提供テキスト:
- - - -

=欧州と原発=最終処分受け入れ補助金より対話

佐賀新聞2015年05月08日 10時44分


 2011年3月に起きた福島第1原発事故以降、原発をめぐる各国のスタンスが変化し、再生可能エネルギーへの政策転換を図る国が増えている。ことし2月、日本記者クラブ取材団としてドイツなど欧州3カ国を訪れた。「核のごみ」の最終処分問題や再生可能エネルギーの普及、脱原発といった課題に各国がどう取り組んでいるのか。玄海原発をはじめ日本の現状を踏まえながら報告する。
 「ここが一番安全だと専門家が言うなら受け入れるべきでしょう」
 スウェーデンの首都ストックホルムの北約100キロにある人口約2万人のエストハンマル自治体。マルガレータ・バレグレン副市長は、原発の使用済み核燃料の最終処分場として「核のごみ」を受け入れる理由を明快に説明する。
 最終処分場を建設、運営するのは電力会社が出資した核廃棄物管理会社「SKB」で、候補地選びは1970年代に始まった。2000年代に入り、原発が立地するエストハンマルと南部のオスカーシャムの2カ所に絞り込んだ。

- - - -

提示データ:

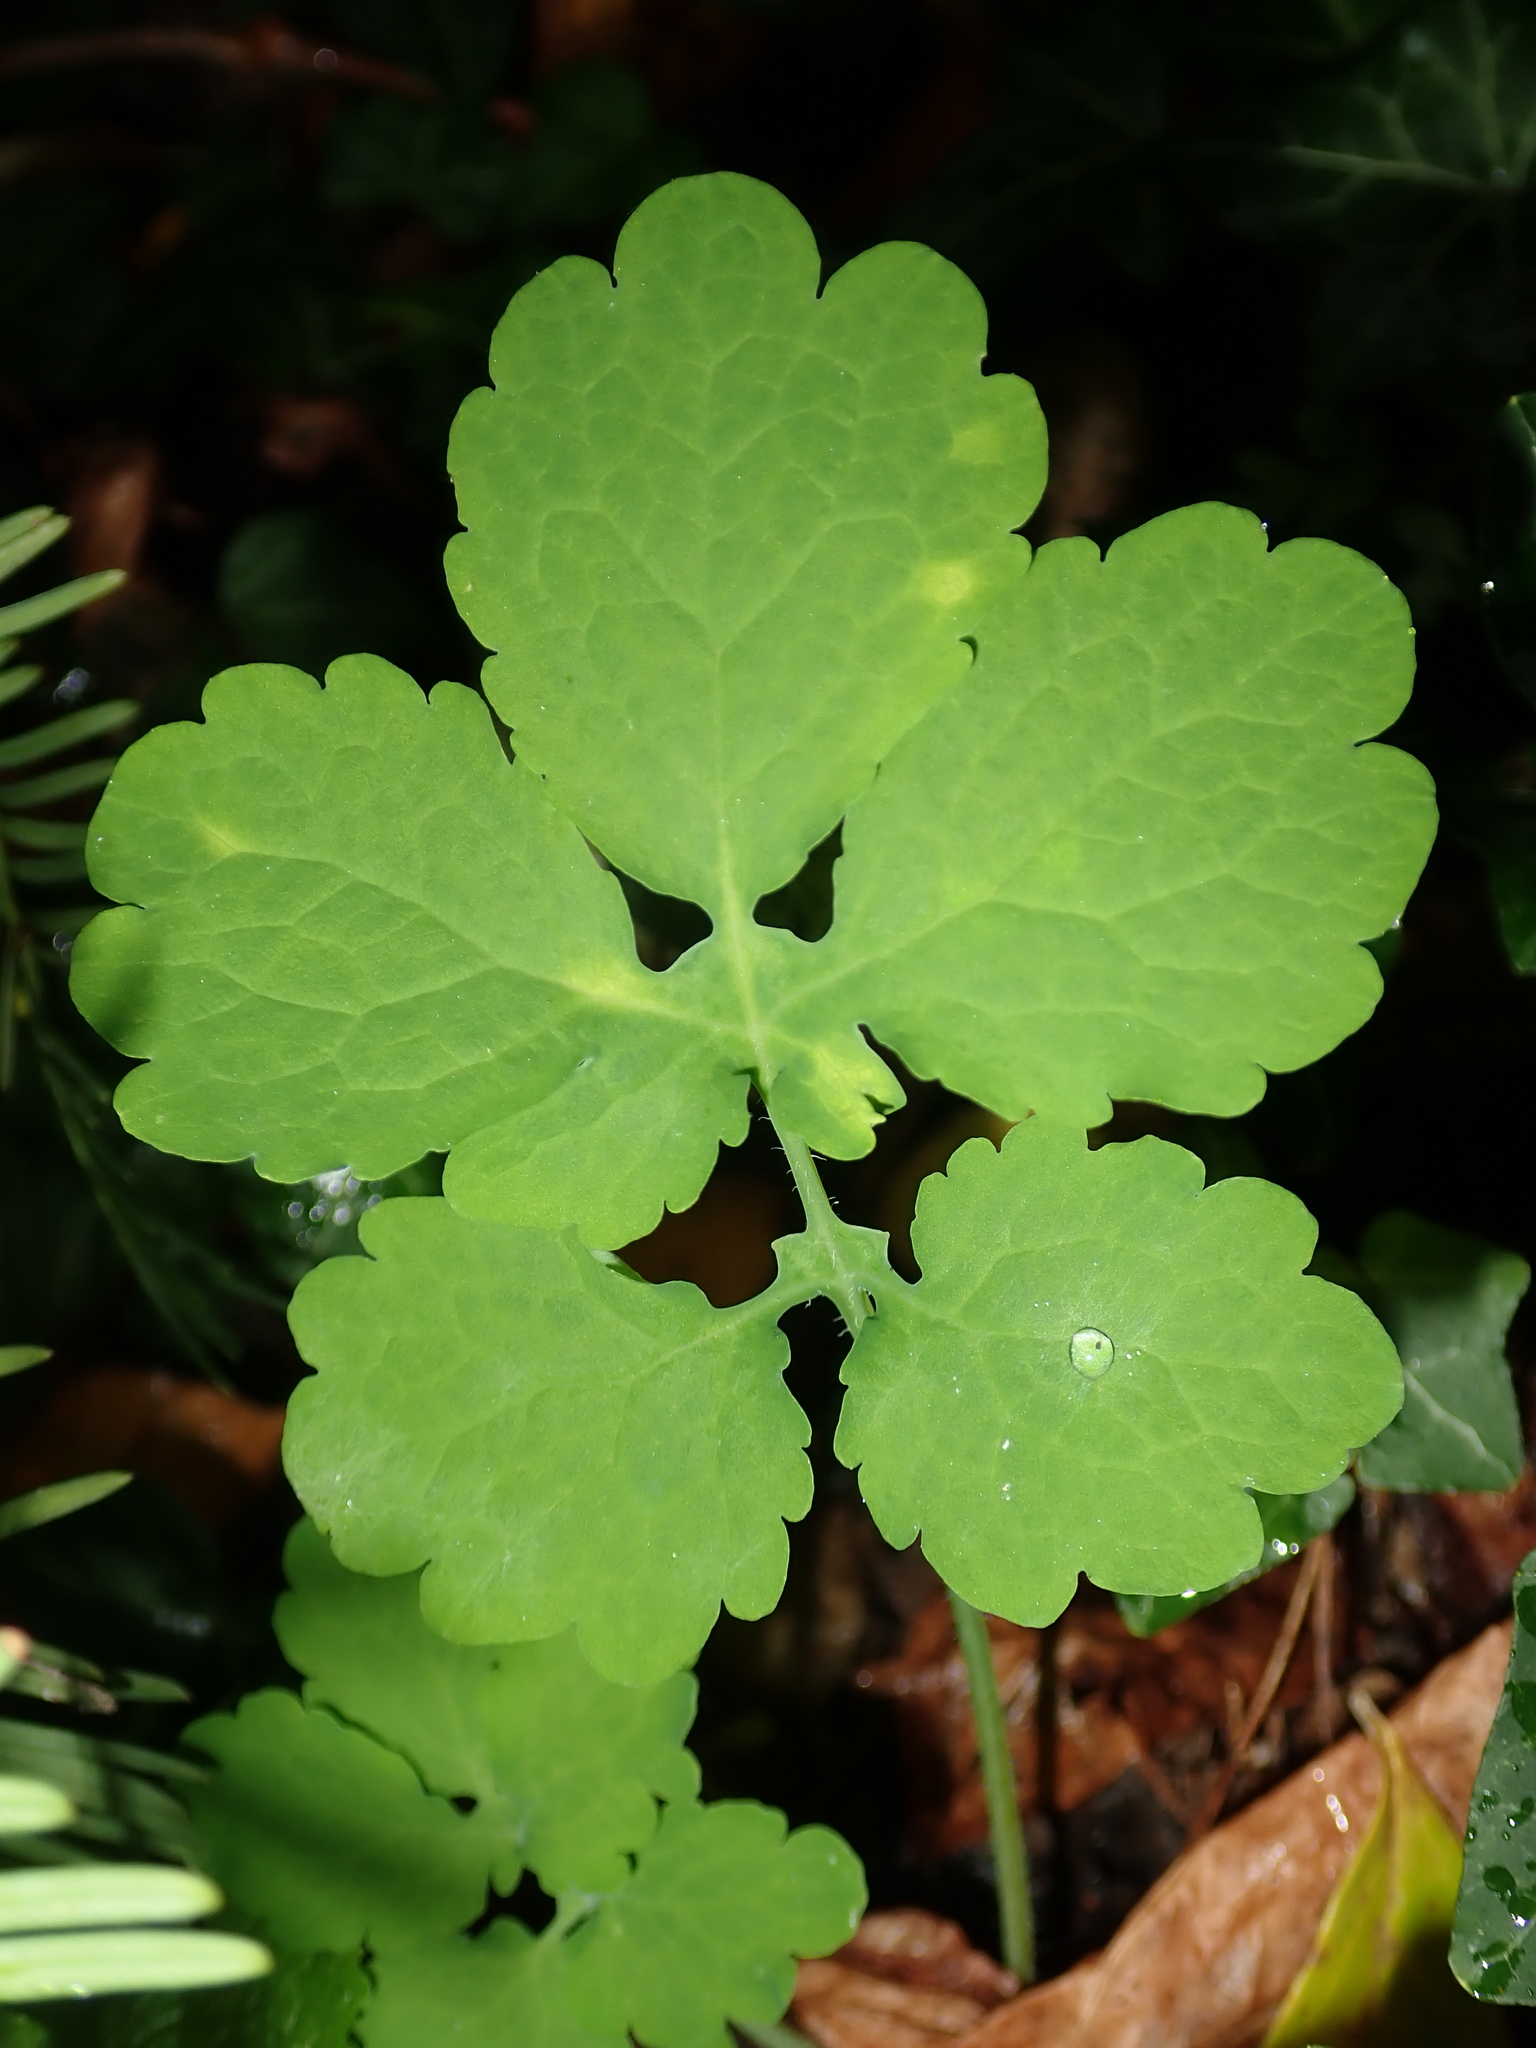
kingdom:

- - - -

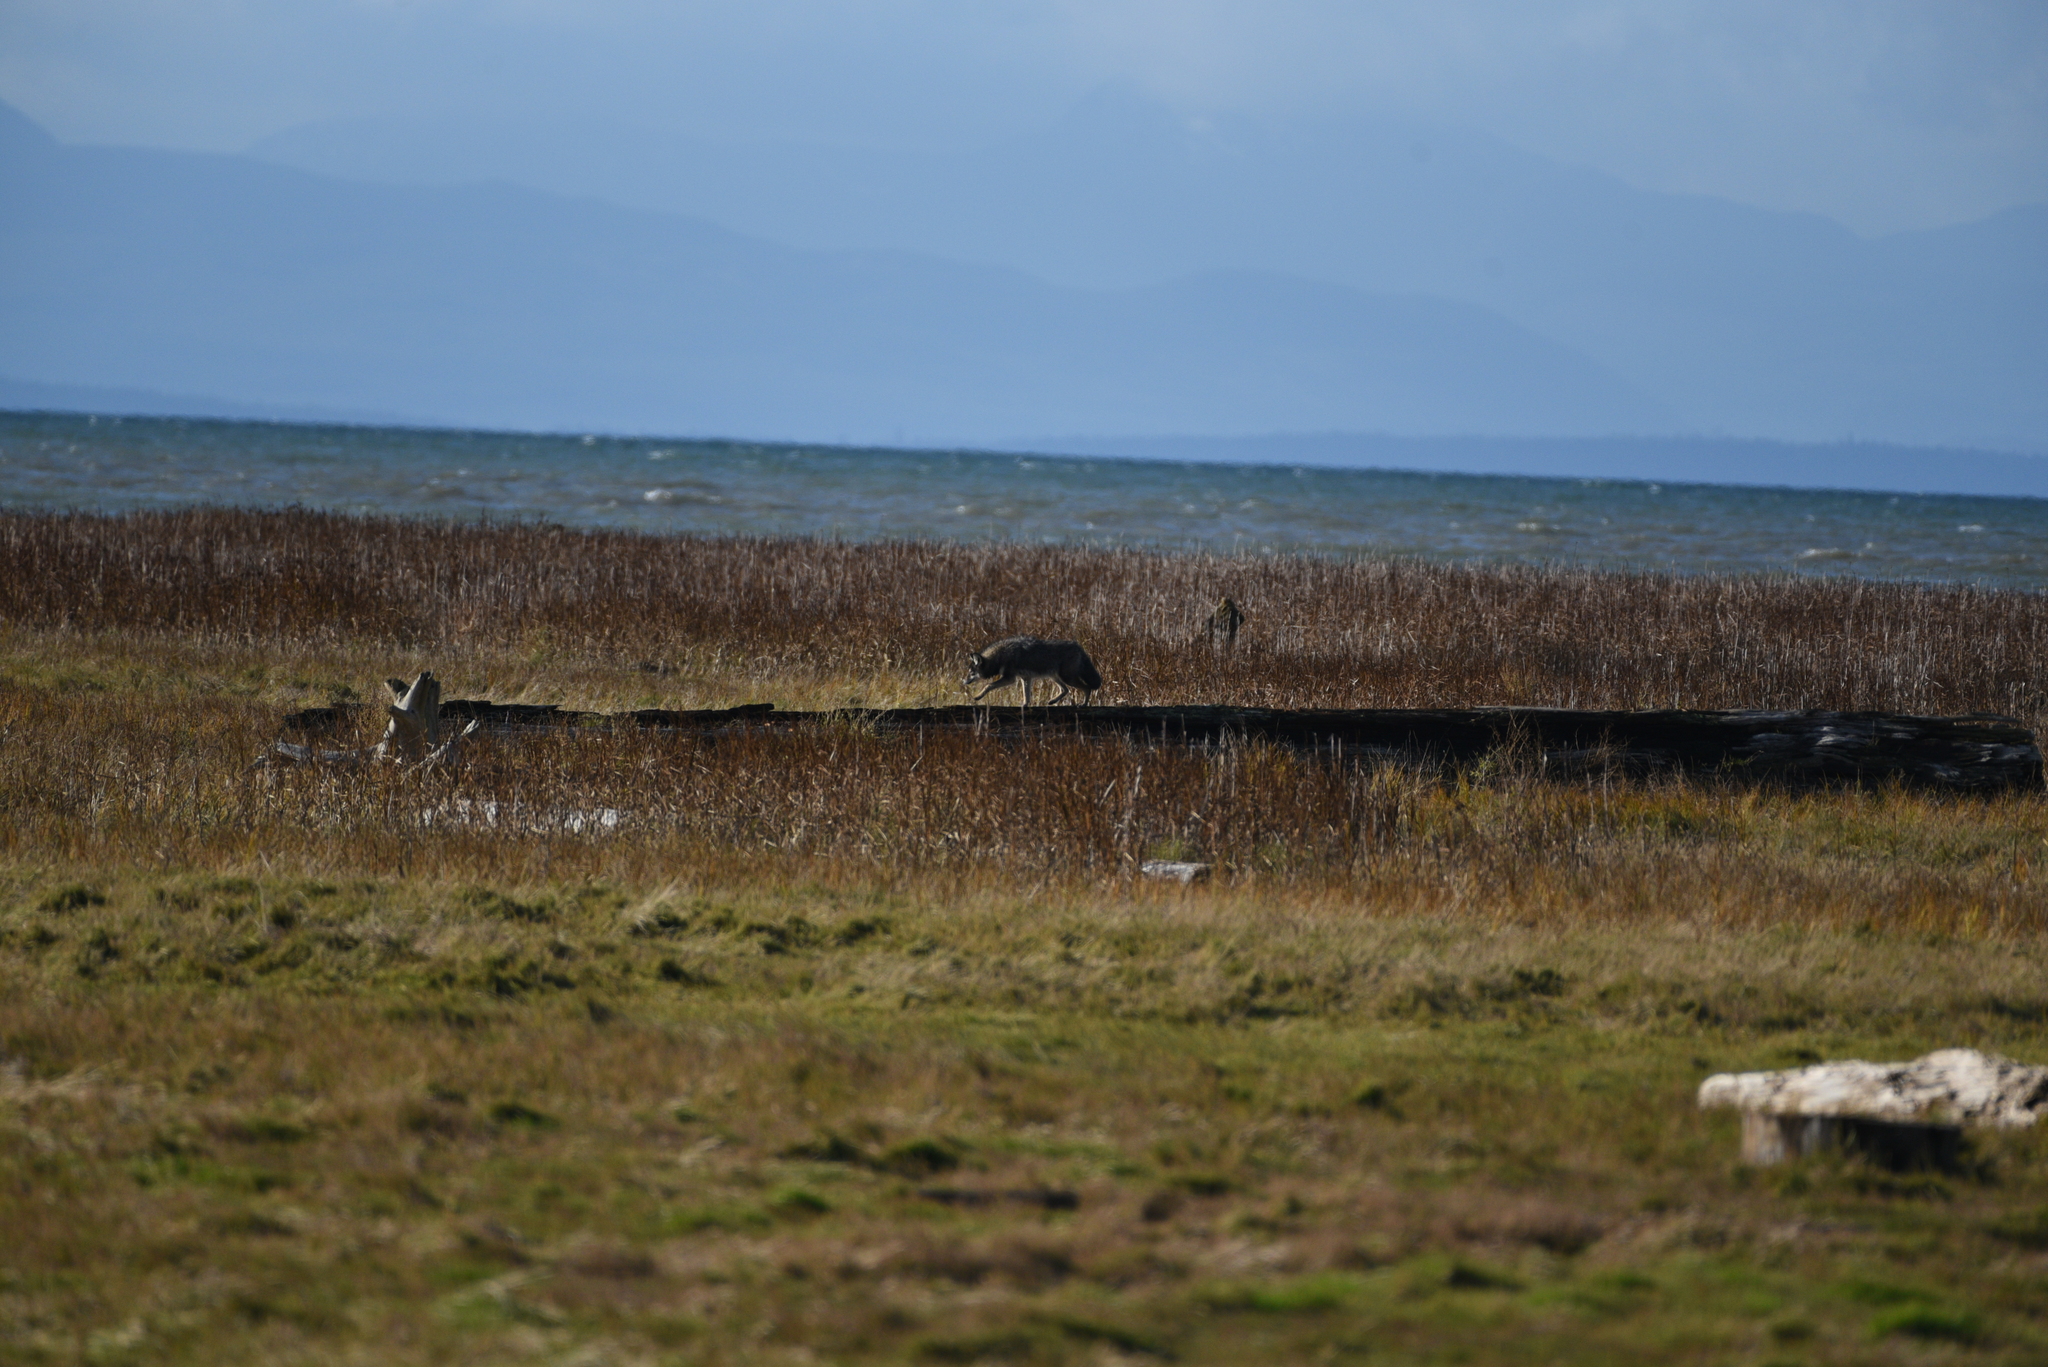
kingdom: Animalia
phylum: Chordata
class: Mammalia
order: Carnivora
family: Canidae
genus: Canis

- - - -

出題 A: 欧州と原発の記事の「佐賀新聞2015年05月08日 10時44分」から「シャムの2カ所に絞り込んだ。」までを、「核廃棄物管理会社」を「放射性廃棄物管理会社」に置き換えて書き写せ。
出題 B: 欧州の原発と「核のごみ」の最終処分をめぐる記事の続きを、最後の文の後から書き進めよ。

解答 A:
佐賀新聞2015年05月08日 10時44分


 2011年3月に起きた福島第1原発事故以降、原発をめぐる各国のスタンスが変化し、再生可能エネルギーへの政策転換を図る国が増えている。ことし2月、日本記者クラブ取材団としてドイツなど欧州3カ国を訪れた。「核のごみ」の最終処分問題や再生可能エネルギーの普及、脱原発といった課題に各国がどう取り組んでいるのか。玄海原発をはじめ日本の現状を踏まえながら報告する。
 「ここが一番安全だと専門家が言うなら受け入れるべきでしょう」
 スウェーデンの首都ストックホルムの北約100キロにある人口約2万人のエストハンマル自治体。マルガレータ・バレグレン副市長は、原発の使用済み核燃料の最終処分場として「核のごみ」を受け入れる理由を明快に説明する。
 最終処分場を建設、運営するのは電力会社が出資した放射性廃棄物管理会社「SKB」で、候補地選びは1970年代に始まった。2000年代に入り、原発が立地するエストハンマルと南部のオスカーシャムの2カ所に絞り込んだ。

解答 B:
〈10万年の管理〉
 核廃棄物の地層処分といっても、使用済み核燃料に含まれるプルトニウム半減期は2万4千年。理論上、「安全」といえる程度になるまで10万年の「保管」期間が必要とされる。
 SKBのクリストファー・エッケルベーグ社長は言う。「選定過程で一番大切にしたのは会社の開かれた姿勢。両自治体の住民と顔を合わせ、最終処分場ができることでどんな影響が出るのか。対話のプロセスに時間をかけた」
 最終的に09年、岩盤がよりしっかりし、地層に水が少ないエストハンマルのフォルスマルク村を選んだ。福島第1原発事故が発生した11年3月には、立地・建設許可を放射性安全機関(SSM)に申請。予定では19年に建設着手、20年代末の稼働を目指す。貯蔵容量は約1万2千トンで、国内で稼働する10基の原発から出る使用済み核燃料を受け入れる。
>〈次世代への責任〉
 常に「トイレなきマンション」との批判を受け続けてきた原発。現在、最終処分場の予定地が決まっているのは、スウェーデンフィンランドの北欧2カ国にとどまる。日本も70年代から地層処分の研究を開始し、02年からは候補地の公募を始めた。しかし、正式に立候補し、調査に入った自治体はなく、国は公募方式をあきらめ、自ら複数の適地を選定する方針に転換する。
 ただ、3月には九州電力玄海原発1号機(東松浦郡玄海町)など運転開始から40年を経過する老朽原発5基の運転延長を断念した。日本も本格的な「廃炉時代」に突入したが、解決すべき大きな課題の最終処分場の選定は、いまだに見通しさえ立たない状況が続いている。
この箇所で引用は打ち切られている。